Reiner argued the man has still not accepted responsibility for his role in the attack, only regret at its outcome.

Gordic
Luka Gordic, 19, was killed in a stabbing in Whistler early on May 17, 2015. Two of the men accused in the killing have had their charges upgraded to second-degree murder. - Facebook

The man’s lawyer, Donna Turko, however, said her client has performed “extremely well” in jail, both educationally and in his institutional job, and keeping him in prison would amount to “warehousing,” according to Schultes’ ruling.

Having completed two core programs, obtained his welding tickets and begun a post-secondary business course while in jail, the man had exhausted all of the programs available to him in jail, according to a probation officer who wrote a report referenced at the hearing.

During the three-and-a-half years he was out on bail before being convicted in October 2017, the man had also fully complied with his bail conditions, and psychiatrists who assessed him found him to be a low risk to reoffend, according to court documents.

Schultes ultimately found he had made “exceptional efforts towards rehabilitation.”

“Balancing his individual concerns with the overall public interest, which ultimately benefits from supporting the rehabilitation of offenders in appropriate cases, I concluded that his conditional release was justified,” Schultes said in his ruling.

Luka Gordic
Luka Gordic, right, was killed in Whistler on May 17. A Facebook page, created in his memory, calls for justice to be served in light of his death. Four teens have been charged in connection with his death. - Courtesy of Facebook

During his conditional release, the man will have to report to a probation officer, live where directed by the probation officer, be at home between 11 p.m. and 6 a.m. seven days a week except with permission from his probation officer, seek and maintain employment or go to school, abstain from drugs and alcohol and participate in counselling as directed.

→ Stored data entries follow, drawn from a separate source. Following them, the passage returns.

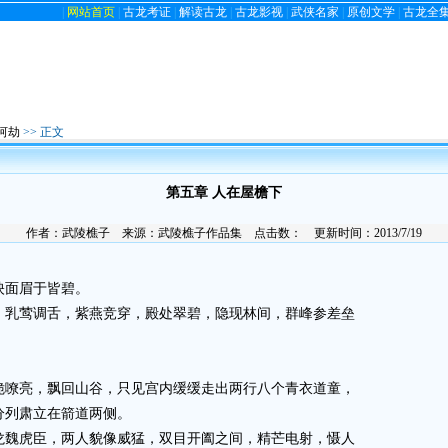
|
网站首页
|
古龙考证
|
解读古龙
|
古龙影视
|
武侠名家
|
原创文学
|
古龙全
河劫
>> 正文
第五章 人在屋檐下
作者：
武陵樵子
来源：
武陵樵子作品集
点击数：
更新时间：2013/7/19
面眉于皆碧。
乳莺调舌，紫燕竞穿，殿处翠碧，隐现林间，群峰参差垒
嘹亮，飘回山谷，只见宫内缓缓走出两行八个青衣道童，
分列肃立在箭道两侧。
魏虎臣，两人貌像威猛，双目开阖之间，精芒电射，慑人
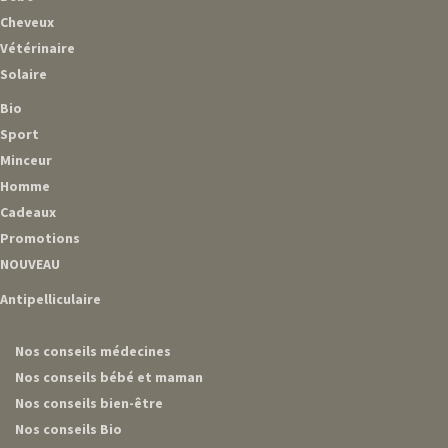
Cheveux
Vétérinaire
Solaire
Bio
Sport
Minceur
Homme
Cadeaux
Promotions
NOUVEAU
Antipelliculaire
Nos conseils médecines
Nos conseils bébé et maman
Nos conseils bien-être
Nos conseils Bio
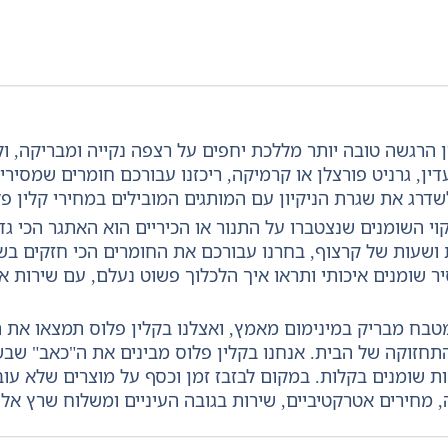
ן הרגשה טובה יותר מללכת יחפים על רצפה נקייה ומבריקה, ול
ין, גרניט פורצלן או קרמיקה, ריכזנו עבורכם חומרים שמסירי
שדרג את שגרת הניקיון עם המותגים המובילים במחירי קלין 
קוי השומנים שנצטברו על התנור או הכיריים הוא האתגר הכי גד
 ושעות של קרצוף, בחרנו עבורכם את החומרים הכי חזקים בש
 שומנים איכותי ותראו איך הלכלוך פשוט נעלם, עם שירות איש
זוקה של הבית. אנחנו בקלין פלוס מבינים את ה"כאב" שבשט
סות שומנים בקלות. במקום לבזבז זמן וכסף על מוצרים שלא ע
, מחירים אטרקטיביים, שירות בגובה העיניים ומשלוח שרץ אלי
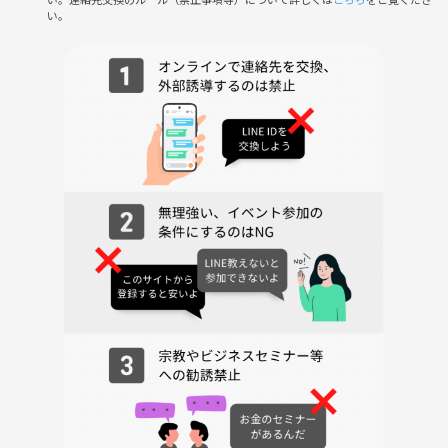
♦️ 申し込み方法 ♦️
い。
🔽予約は申込ボタンから⭐️🔽
♦️ 主催者プロフィール① ♦️
⭐️名前：三遊亭 樂八
⭐️職業：落語家💁‍♂️
⭐️特徴：初心者向け落語も可
⭐️備考：9月21日に真打昇進予定
32歳から落語の道に入り、現在活躍中の落語家さんです✨
落語をもっと多くの方に知ってほしい、寄席や落語の世界に興味を持っ
てほしい、という想いを持って活動されています。
今回は「落語を聴いて終わり」ではなく、
その後に一緒に飲みながら交流できる形にも前向きにご協力いただいて
います⭐
落語をまだ知らない方にも楽しんでもらえるよう、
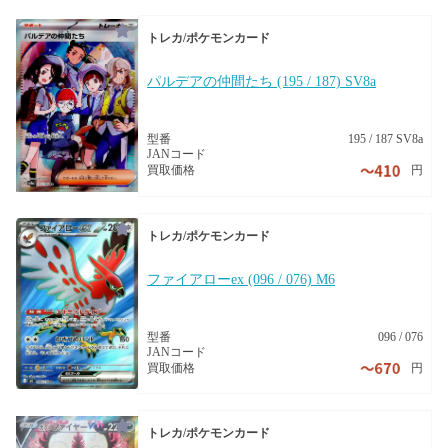
トレカ/ポケモンカード
パルデアの仲間たち (195 / 187) SV8a
型番
195 / 187 SV8a
JANコード
円
買取価格
トレカ/ポケモンカード
ファイアローex (096 / 076) M6
型番
096 / 076
JANコード
円
買取価格
トレカ/ポケモンカード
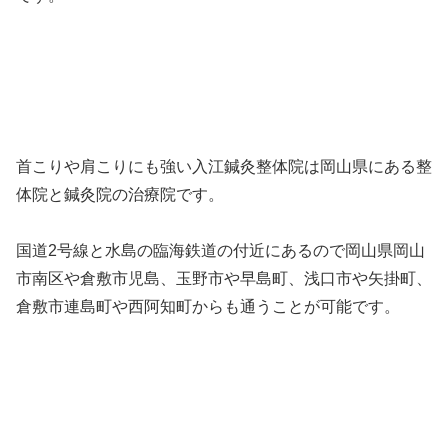
首こりや肩こりにも強い入江鍼灸整体院は岡山県にある整
体院と鍼灸院の治療院です。
国道2号線と水島の臨海鉄道の付近にあるので岡山県岡山
市南区や倉敷市児島、玉野市や早島町、浅口市や矢掛町、
倉敷市連島町や西阿知町からも通うことが可能です。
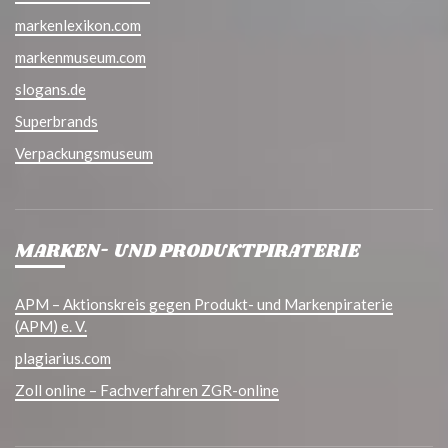
markenlexikon.com
markenmuseum.com
slogans.de
Superbrands
Verpackungsmuseum
MARKEN- UND PRODUKTPIRATERIE
APM – Aktionskreis gegen Produkt- und Markenpiraterie
(APM) e. V.
plagiarius.com
Zoll online – Fachverfahren ZGR-online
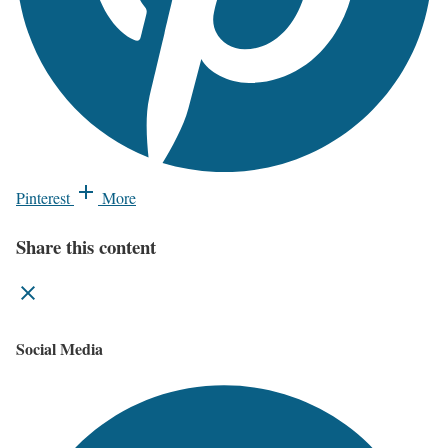
Pinterest
More
Share this content
Social Media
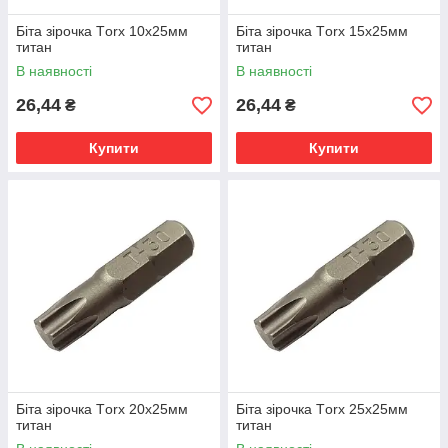
Біта зірочка Тorx 10х25мм
Біта зірочка Тorx 15х25мм
титан
титан
В наявності
В наявності
26,44
26,44
₴
₴
Купити
Купити
Біта зірочка Тorx 20х25мм
Біта зірочка Тorx 25х25мм
титан
титан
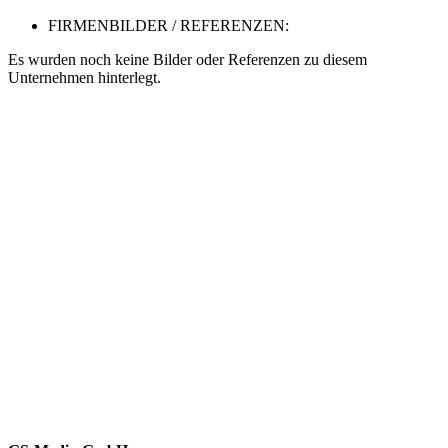
FIRMENBILDER / REFERENZEN:
Es wurden noch keine Bilder oder Referenzen zu diesem
Unternehmen hinterlegt.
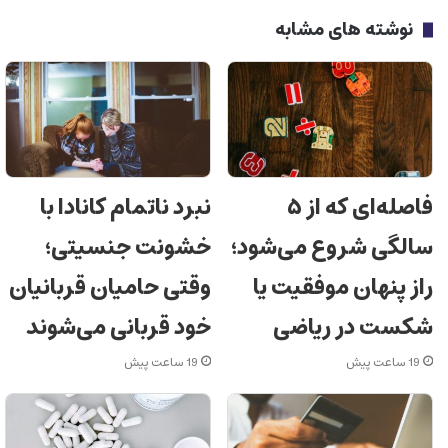
نوشته های مشابه
فاصله‌ای که از ۵
نبرد ناتمام کانادا با
سالگی شروع می‌شود؛
خشونت جنسیتی؛
راز پنهان موفقیت یا
وقتی حامیان قربانیان
شکست در ریاضی
خود قربانی می‌شوند
19 ساعت پیش
19 ساعت پیش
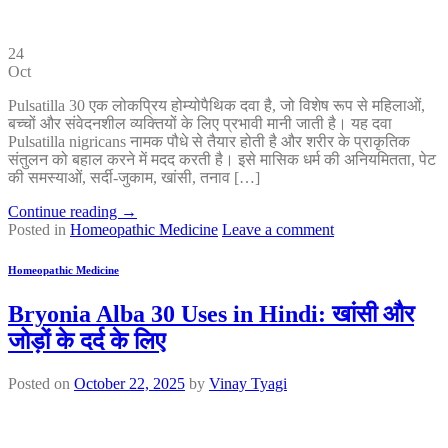
24
Oct
Pulsatilla 30 एक लोकप्रिय होम्योपैथिक दवा है, जो विशेष रूप से महिलाओं,
बच्चों और संवेदनशील व्यक्तियों के लिए प्रभावी मानी जाती है। यह दवा
Pulsatilla nigricans नामक पौधे से तैयार होती है और शरीर के प्राकृतिक
संतुलन को बहाल करने में मदद करती है। इसे मासिक धर्म की अनियमितता, पेट
की समस्याओं, सर्दी-जुकाम, खांसी, तनाव […]
Continue reading
→
Posted in
Homeopathic Medicine
Leave a comment
Homeopathic Medicine
Bryonia Alba 30 Uses in Hindi: खांसी और
जोड़ों के दर्द के लिए
Posted on
October 22, 2025
by
Vinay Tyagi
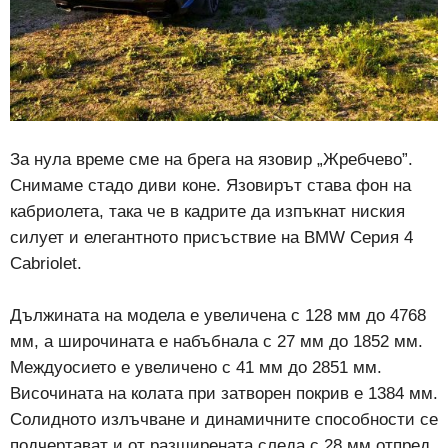
За нула време сме на брега на язовир „Жребчево”.
Снимаме стадо диви коне. Язовирът става фон на
кабриолета, така че в кадрите да изпъкнат ниския
силует и елегантното присъствие на BMW Серия 4
Cabriolet.
Дължината на модела е увеличена с 128 мм до 4768
мм, а широчината е набъбнала с 27 мм до 1852 мм.
Междуосието е увеличено с 41 мм до 2851 мм.
Височината на колата при затворен покрив е 1384 мм.
Солидното излъчване и динамичните способности се
подчертават и от разширената следа с 28 мм отпред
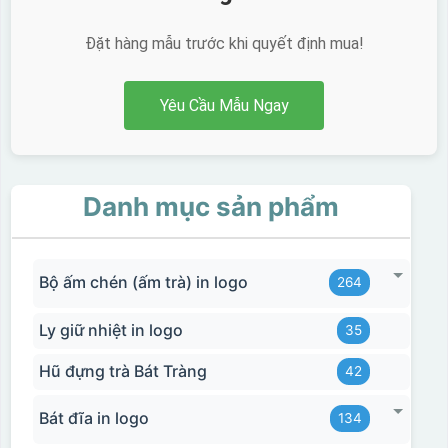
Đặt hàng mẫu trước khi quyết định mua!
Yêu Cầu Mẫu Ngay
Danh mục sản phẩm
Bộ ấm chén (ấm trà) in logo
264
Ly giữ nhiệt in logo
35
Hũ đựng trà Bát Tràng
42
Bát đĩa in logo
134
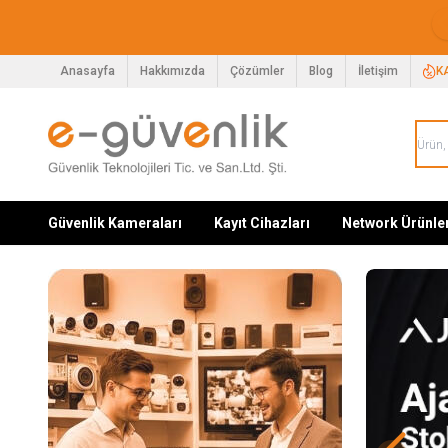
Anasayfa
Hakkımızda
Çözümler
Blog
İletişim
K
Güvenlik Kameraları
Kayıt Cihazları
Network Ürünle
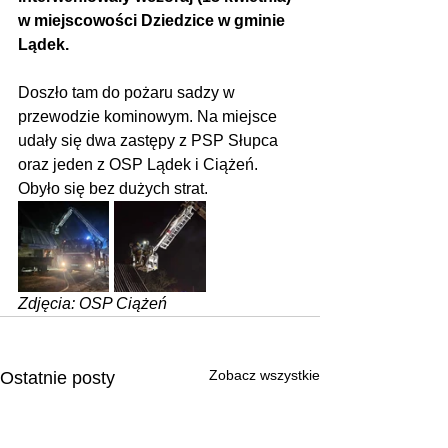
w miejscowości Dziedzice w gminie 
Lądek.
Doszło tam do pożaru sadzy w 
przewodzie kominowym. Na miejsce 
udały się dwa zastępy z PSP Słupca 
oraz jeden z OSP Lądek i Ciążeń. 
Obyło się bez dużych strat.
Zdjęcia: OSP Ciążeń
Zobacz wszystkie
Ostatnie posty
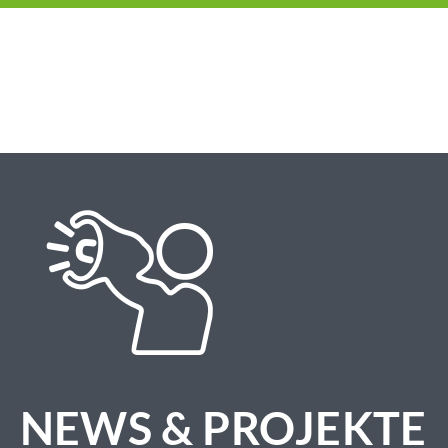
NEWS & PROJEKTE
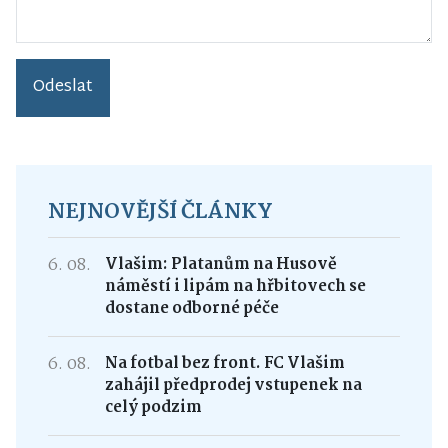
Odeslat
NEJNOVĚJŠÍ ČLÁNKY
6. 08.
Vlašim: Platanům na Husově
náměstí i lipám na hřbitovech se
dostane odborné péče
6. 08.
Na fotbal bez front. FC Vlašim
zahájil předprodej vstupenek na
celý podzim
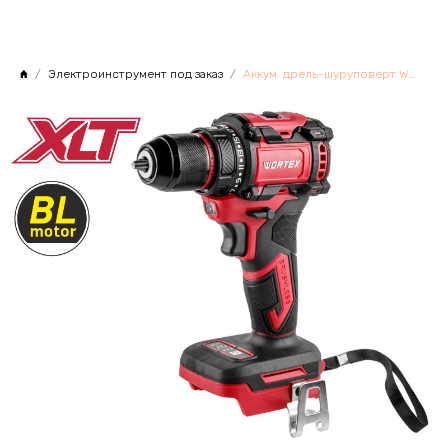
Электроинструмент под заказ
Аккум. дрель-шуруповерт WORTEX BD 2025 DLi в кор. ALL1 XLT SOLO БЕСЩЕТ, 18 В, 50 Н*м, БЗП 10 мм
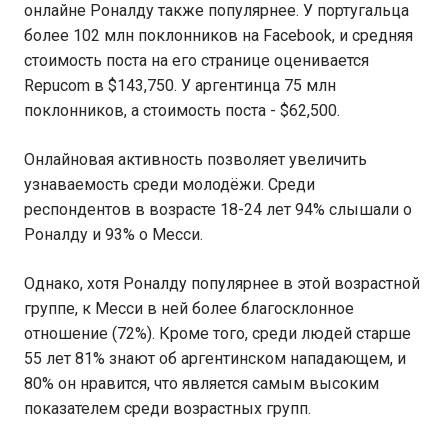
онлайне Роналду также популярнее. У португальца
более 102 млн поклонников на Facebook, и средняя
стоимость поста на его странице оценивается
Repucom в $143,750. У аргентинца 75 млн
поклонников, а стоимость поста - $62,500.
Онлайновая активность позволяет увеличить
узнаваемость среди молодёжи. Среди
респондентов в возрасте 18-24 лет 94% слышали о
Роналду и 93% о Месси.
Однако, хотя Роналду популярнее в этой возрастной
группе, к Месси в ней более благосклонное
отношение (72%). Кроме того, среди людей старше
55 лет 81% знают об аргентинском нападающем, и
80% он нравится, что является самым высоким
показателем среди возрастных групп.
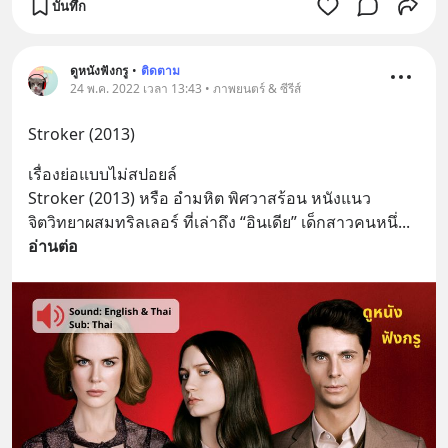
บันทึก
ดูหนังฟังกรู
•
ติดตาม
24 พ.ค. 2022 เวลา 13:43 • ภาพยนตร์ & ซีรีส์
Stroker (2013)
เรื่องย่อแบบไม่สปอยล์
Stroker (2013) หรือ อำมหิต พิศวาสร้อน หนังแนว
จิตวิทยาผสมทริลเลอร์ ที่เล่าถึง “อินเดีย” เด็กสาวคนหนึ่
... 
อ่านต่อ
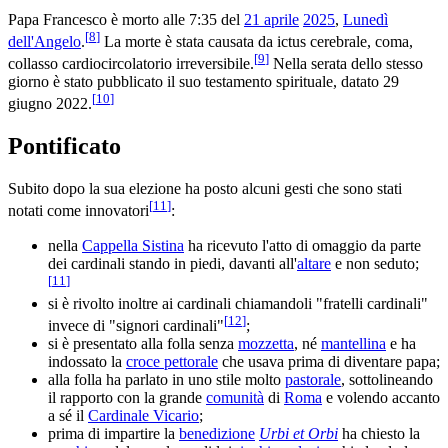
Papa Francesco è morto alle 7:35 del
21 aprile
2025
,
Lunedì
[
8
]
dell'Angelo
.
La morte è stata causata da ictus cerebrale, coma,
[
9
]
collasso cardiocircolatorio irreversibile.
Nella serata dello stesso
giorno è stato pubblicato il suo testamento spirituale, datato 29
[
10
]
giugno 2022.
Pontificato
Subito dopo la sua elezione ha posto alcuni gesti che sono stati
[
11
]
notati come innovatori
:
nella
Cappella Sistina
ha ricevuto l'atto di omaggio da parte
dei cardinali stando in piedi, davanti all'
altare
e non seduto;
[
11
]
si è rivolto inoltre ai cardinali chiamandoli "fratelli cardinali"
[
12
]
invece di "signori cardinali"
;
si è presentato alla folla senza
mozzetta
, né
mantellina
e ha
indossato la
croce pettorale
che usava prima di diventare papa;
alla folla ha parlato in uno stile molto
pastorale
, sottolineando
il rapporto con la grande
comunità
di
Roma
e volendo accanto
a sé il
Cardinale Vicario
;
prima di impartire la
benedizione
Urbi et Orbi
ha chiesto la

The man is also banned from going to Whistler and from having any contact with any of his co-accused or any witnesses at his trial. He also intends to appeal his manslaughter conviction, according to Schultes’ ruling.

Gordic, 19, was swarmed by eight to 15 youths outside of a 7-Eleven in Whistler on the May long weekend in 2015 after a dispute between him and one of the members of the group, 18-year-old Arvin Golic.

Gordic had sent a message to Golic earlier, confronting him about mistreating his ex-girlfriend and telling him to stop.

The attack lasted less than 10 seconds, ending in a fatal stab to the heart.

Golic was found guilty of manslaughter in June 2017 and handed a seven-year prison sentence.

A co-accused was convicted of murder for plunging the knife into Gordic’s heart and sentenced as an adult to life in prison without eligibility for parole for seven years, even though he was only 17 at the time of the killing.

A fourth man was found guilty of manslaughter and handed a three-year custody and supervision order.